**Short task 1**
Copy the passage on the CAUT censure of Trinity Western University word for word, between "TWU President Jonathan" and "paragraph. (More below)", inclusive.

**Text section**
TWU President Jonathan Raymond is quite right to perceive (what I'm calling) the CAUT witch hunt as "anti-Christian discrimination." Here is the beginning of a story from Christian Week. What I want to call attention to is the statement by CAUT Executive Director James Turk in the last paragraph. (More below)
LANGLEY, BC—Trinity Western University (TWU) president Jonathan Raymond believes a move by Canada's largest union of teachers to censure the university amounts to "anti-Christian discrimination."In a recently published report, the Canadian Association of University Teachers (CAUT) questioned TWU's commitment to academic freedom because of the statement of faith that faculty are required to sign. As a result, it placed TWU on a list of institutions "found to have imposed a requirement of a commitment to a particular ideology or statement as a condition of employment."
CAUT is also investigating the statement of faith policies of
Canadian Mennonite University (CMU) in Winnipeg and Crandall University (formerly Atlantic Baptist University) in Moncton. "In our view," says CAUT executive director James Turk, "the role of a university is not to make disciples, whether of a religious viewpoint or an ideological viewpoint. They're to create the context in which people can make their own decisions."
Turk adds, "If a fundamentalist Christian were barred from working at a university because of their religious beliefs, we'd be every bit as outraged."

**Records for this exercise**
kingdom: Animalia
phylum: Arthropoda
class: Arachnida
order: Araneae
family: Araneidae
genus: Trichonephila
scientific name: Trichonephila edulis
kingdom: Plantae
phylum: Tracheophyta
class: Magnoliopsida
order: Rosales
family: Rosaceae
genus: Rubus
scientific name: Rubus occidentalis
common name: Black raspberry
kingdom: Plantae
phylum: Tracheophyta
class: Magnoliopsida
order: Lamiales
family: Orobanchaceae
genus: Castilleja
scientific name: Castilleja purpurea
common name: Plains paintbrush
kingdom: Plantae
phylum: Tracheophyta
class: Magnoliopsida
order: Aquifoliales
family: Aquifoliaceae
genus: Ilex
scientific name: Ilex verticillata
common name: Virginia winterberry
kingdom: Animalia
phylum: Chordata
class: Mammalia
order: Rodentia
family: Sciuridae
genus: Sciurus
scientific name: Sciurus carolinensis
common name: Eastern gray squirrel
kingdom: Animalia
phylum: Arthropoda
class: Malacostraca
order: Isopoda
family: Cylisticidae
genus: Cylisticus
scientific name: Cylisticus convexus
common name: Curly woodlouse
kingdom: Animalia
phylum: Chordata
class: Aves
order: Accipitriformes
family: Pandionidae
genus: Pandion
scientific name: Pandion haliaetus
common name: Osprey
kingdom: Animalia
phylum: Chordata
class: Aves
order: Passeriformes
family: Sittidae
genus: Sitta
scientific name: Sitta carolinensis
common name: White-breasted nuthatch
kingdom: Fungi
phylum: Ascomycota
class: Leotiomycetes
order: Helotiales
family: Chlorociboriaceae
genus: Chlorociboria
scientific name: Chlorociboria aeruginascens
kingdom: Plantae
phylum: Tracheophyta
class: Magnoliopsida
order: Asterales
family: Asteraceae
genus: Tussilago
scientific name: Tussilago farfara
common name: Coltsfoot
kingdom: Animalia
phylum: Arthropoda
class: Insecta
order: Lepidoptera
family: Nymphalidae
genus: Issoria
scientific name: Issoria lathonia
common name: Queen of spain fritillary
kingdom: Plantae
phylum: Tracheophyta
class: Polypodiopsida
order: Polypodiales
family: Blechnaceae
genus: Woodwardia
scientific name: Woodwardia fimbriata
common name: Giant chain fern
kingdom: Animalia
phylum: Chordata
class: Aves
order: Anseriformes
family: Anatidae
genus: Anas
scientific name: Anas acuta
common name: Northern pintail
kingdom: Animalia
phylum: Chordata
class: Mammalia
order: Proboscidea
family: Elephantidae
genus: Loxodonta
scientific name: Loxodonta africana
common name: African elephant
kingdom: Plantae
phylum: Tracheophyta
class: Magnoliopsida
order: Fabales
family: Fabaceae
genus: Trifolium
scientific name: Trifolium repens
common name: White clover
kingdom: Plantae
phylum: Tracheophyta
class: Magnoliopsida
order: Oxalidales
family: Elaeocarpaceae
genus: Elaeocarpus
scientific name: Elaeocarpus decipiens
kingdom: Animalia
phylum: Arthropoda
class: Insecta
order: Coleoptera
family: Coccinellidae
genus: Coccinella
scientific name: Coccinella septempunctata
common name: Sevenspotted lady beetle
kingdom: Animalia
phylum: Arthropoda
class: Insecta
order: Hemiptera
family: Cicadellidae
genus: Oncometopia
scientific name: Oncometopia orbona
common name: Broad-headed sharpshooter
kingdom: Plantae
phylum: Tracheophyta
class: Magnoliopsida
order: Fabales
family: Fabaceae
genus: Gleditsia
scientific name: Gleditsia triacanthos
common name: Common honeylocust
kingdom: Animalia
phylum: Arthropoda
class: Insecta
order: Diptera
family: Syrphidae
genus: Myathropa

**Short task 2**
Rewrite the listing from its first line through the line holding "family: Pandionidae", inclusive, substituting "vernacular name" for every "common name" and leaving all else unchanged. Return only those lines.

**Result 1**
TWU President Jonathan Raymond is quite right to perceive (what I'm calling) the CAUT witch hunt as "anti-Christian discrimination." Here is the beginning of a story from Christian Week. What I want to call attention to is the statement by CAUT Executive Director James Turk in the last paragraph. (More below)

**Result 2**
kingdom: Animalia
phylum: Arthropoda
class: Arachnida
order: Araneae
family: Araneidae
genus: Trichonephila
scientific name: Trichonephila edulis
kingdom: Plantae
phylum: Tracheophyta
class: Magnoliopsida
order: Rosales
family: Rosaceae
genus: Rubus
scientific name: Rubus occidentalis
vernacular name: Black raspberry
kingdom: Plantae
phylum: Tracheophyta
class: Magnoliopsida
order: Lamiales
family: Orobanchaceae
genus: Castilleja
scientific name: Castilleja purpurea
vernacular name: Plains paintbrush
kingdom: Plantae
phylum: Tracheophyta
class: Magnoliopsida
order: Aquifoliales
family: Aquifoliaceae
genus: Ilex
scientific name: Ilex verticillata
vernacular name: Virginia winterberry
kingdom: Animalia
phylum: Chordata
class: Mammalia
order: Rodentia
family: Sciuridae
genus: Sciurus
scientific name: Sciurus carolinensis
vernacular name: Eastern gray squirrel
kingdom: Animalia
phylum: Arthropoda
class: Malacostraca
order: Isopoda
family: Cylisticidae
genus: Cylisticus
scientific name: Cylisticus convexus
vernacular name: Curly woodlouse
kingdom: Animalia
phylum: Chordata
class: Aves
order: Accipitriformes
family: Pandionidae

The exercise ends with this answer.